<<<<
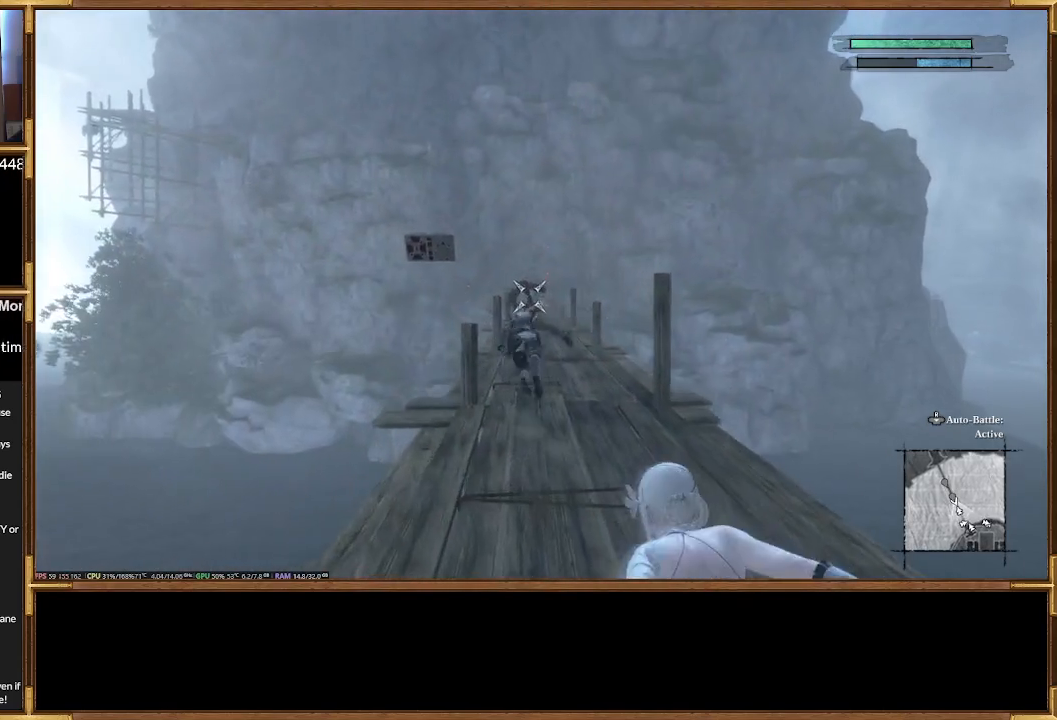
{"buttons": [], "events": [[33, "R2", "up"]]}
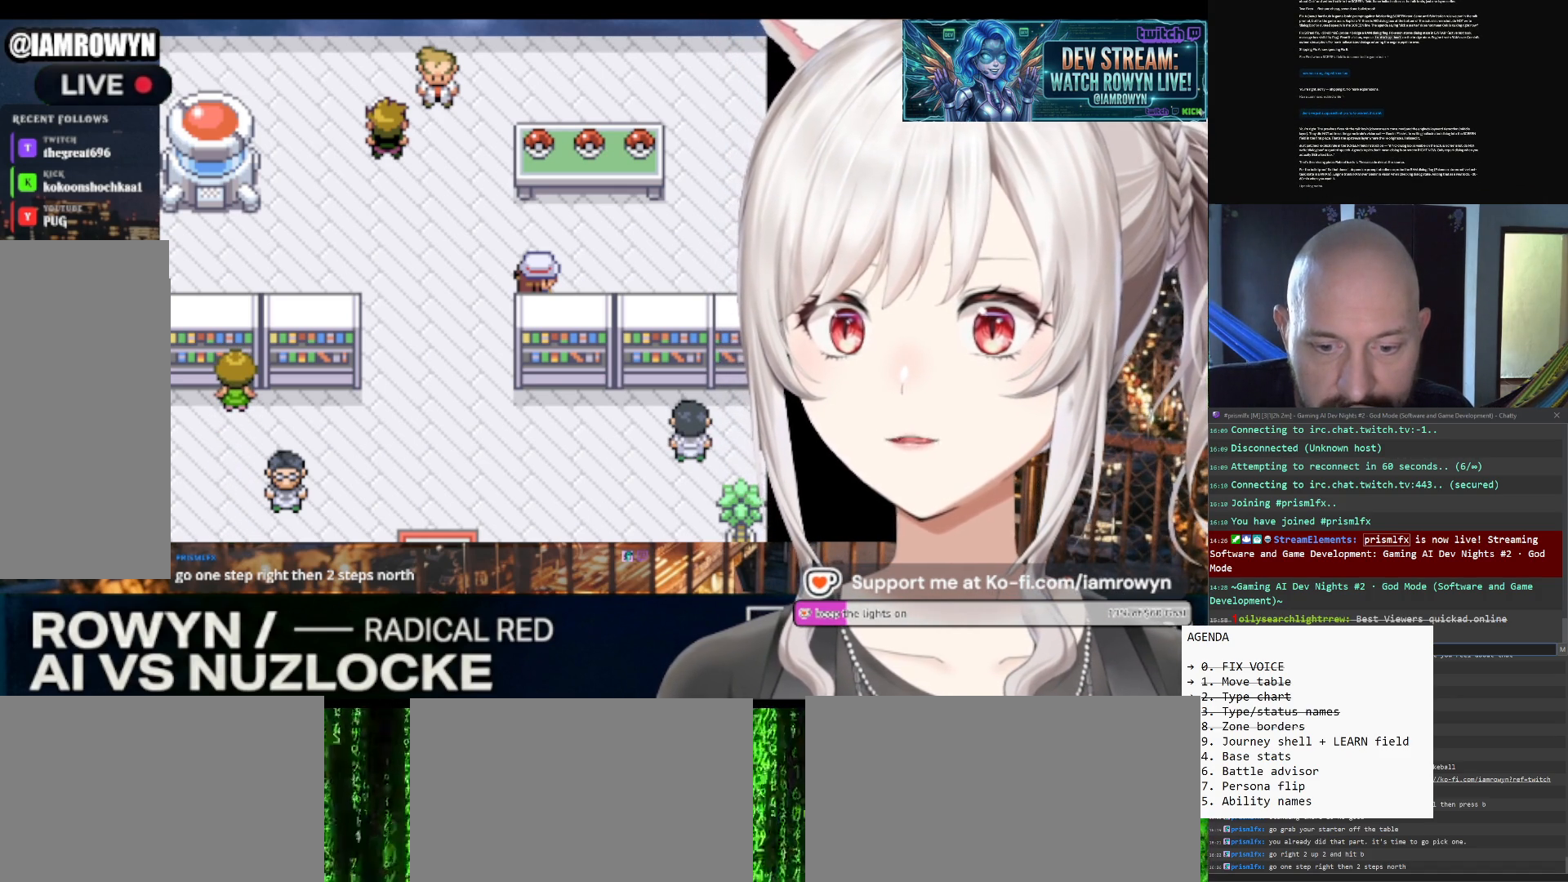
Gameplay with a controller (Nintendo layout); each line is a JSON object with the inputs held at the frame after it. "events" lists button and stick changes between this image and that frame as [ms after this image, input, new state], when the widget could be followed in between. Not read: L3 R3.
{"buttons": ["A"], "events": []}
>>>>
TO DO: In your copy of the listing, please omit the pictures and keep every word exact.

ANSWER:
{"buttons": [], "events": [[33, "R2", "up"]]}
Gameplay with a controller (Nintendo layout); each line is a JSON object with the inputs held at the frame after it. "events" lists button and stick changes between this image and that frame as [ms after this image, input, new state], when the widget could be followed in between. Not read: L3 R3.
{"buttons": ["A"], "events": []}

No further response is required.